PCIe Link Speed Issue

Hi. I am running PCIe using NVIDIA Jetson AGX Xavier running on Jetpack 5.1 as my root port, and a custom board running as end point using Xilinx FPGA.

I am able to move data between the two boards using PCIe. However, I am currently facing performance issues:
When the link capability is set to Gen1, x1 link, I get roughly 103 MB/s (megabytes per second) when I send test data from root port to end point. When I go to Gen2, x1 link, I get roughly 207MB/s, which seems ok, as the speed should double when we go from Gen1 to Gen2. Now for a Gen2 x4 link, we should get 207*4 = 828 MB/s, or something around 828MB/s. However, when going to a Gen2, x4 link, the speed is around 449MB/s.

Why am I not getting 4x speed when moving from a x1 link to a x4 link? I also tried a Gen3 x1 link. For that, I get 373MB/s. However, when going to Gen3 x4 link, I only get 470MB/s. Again, changing from a x1 to x4 link did not equal 4x speed.

I am running Jetpack 5.1, with the change that I added CONFIG_STRICT_DEVMEM=n to tegra_defconfig file. Rest all settings are according to their default values. I am using PIO writes to send data from NVIDIA root port to my custom end point.

Additionally, during PCIe RX (receiving data on root port from end point), on Gen1 x1 link, I get only 4.5MB/s, compared to 103MB/s when transmitting data from root port.

Why am I getting such poor link speed? And why is my link speed not increasing according to the number of lanes?

Also, when debugging further, I find that when receiving data on NVIDIA root port, the NVIDIA generates multiple16byte read requests, which is a major contributor to the poor link speed when reading data. Is it possible to change/increase the size of these read requests?

Regards,
Sana Ur Rehman

Sorry for the late response, our team will do the investigation and provide suggestions soon. Thanks

1 Like

Hi,

did you check if the PCIe connection is stable regarding the LTSSM? You can check the LTSSM state of the PCIe endpoint in the FPGA (e.g. for the PCIe Integrated Block AMD Adaptive Computing Documentation Portal the signal cfg_ltssm_state).
It should be in the L0 state and not going through recovery states.

Regards,
Gerrit

If no DMA Is in use, then the cpu freq may affect. Please run jetson_clocks to put the clocks in full freq and see if that enhances.

Hi @WayneWWW . Thanks for the response. I tried running jetson_clocks, but this did not have any effect on link speed. Still getting the same numbers.

Regards,
Sana Ur Rehman

please also try maxN mode + jetson_clocks.

@WayneWWW , tried that as well. Got all the CPUs online, chose the maxN power mode, and executed jetson_clocks. Then tested the speed. Still getting same (poor) numbers.

Regards,
Sana Ur Rehman

To get max throughput supported by PCIe then you need to use DMA.

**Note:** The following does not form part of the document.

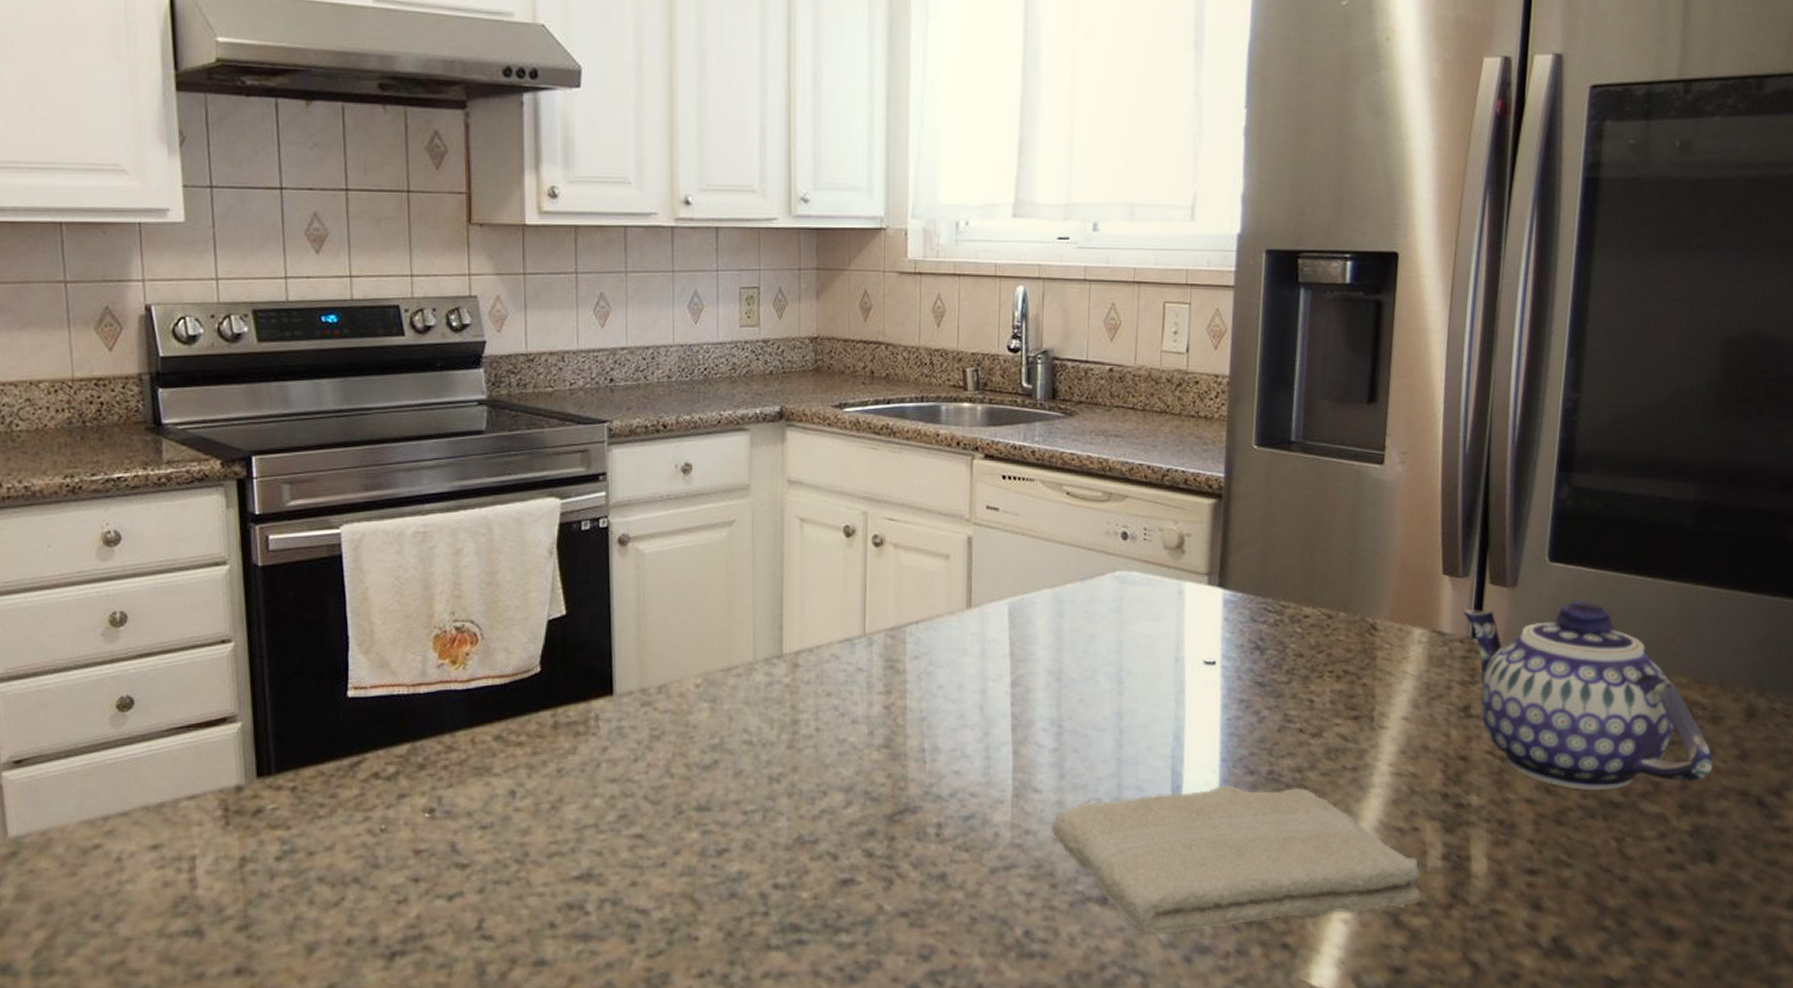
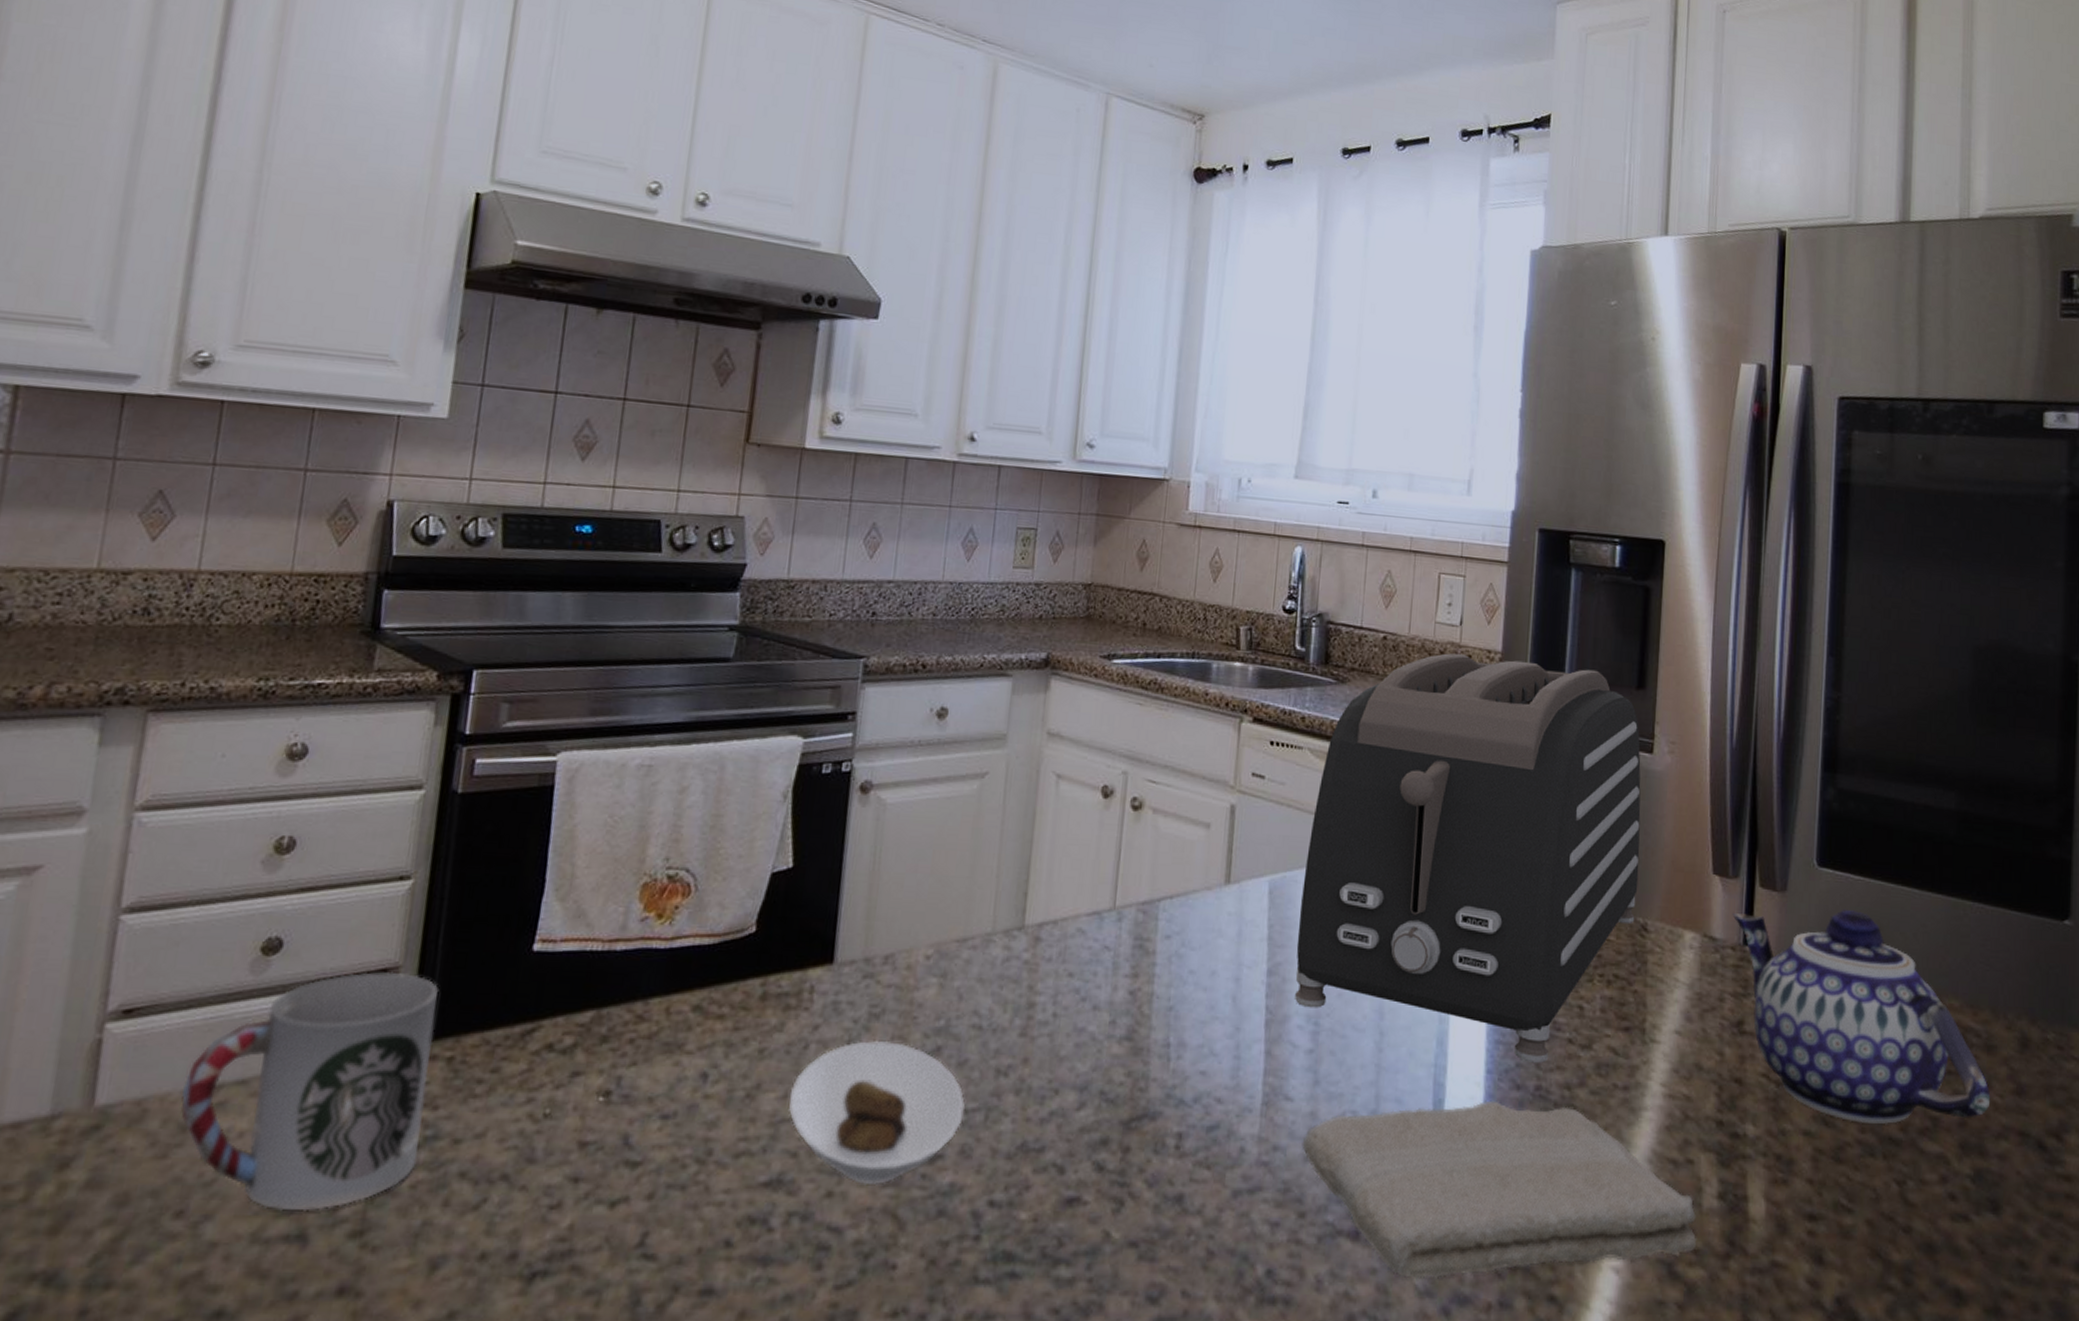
cup: none [77,720,281,912] -> present [180,971,438,1211]
saucer: none [589,758,744,876] -> present [789,1041,965,1186]
toaster: none [1037,381,1371,751] -> present [1295,653,1641,1063]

@WayneWWW , does there exist any guide or documentation on how to use DMA? (I have read the GPC-DMA chapter in the Xavier Technical Reference Manual, but still am confused.) Maybe some other guide exists? I cant seem to find any.

Regards,
Sana Ur Rehman

Thanks for the reply @ggrutzeck . I’ll have a look at the LTSSM states.

Regards,
Sana Ur Rehman

Update: So far, I haven’t been able to check either LTSSM states, or test DMA. I am currently working on DMA. Will update the status here once DMA transfer is achieved.

This topic was automatically closed 14 days after the last reply. New replies are no longer allowed.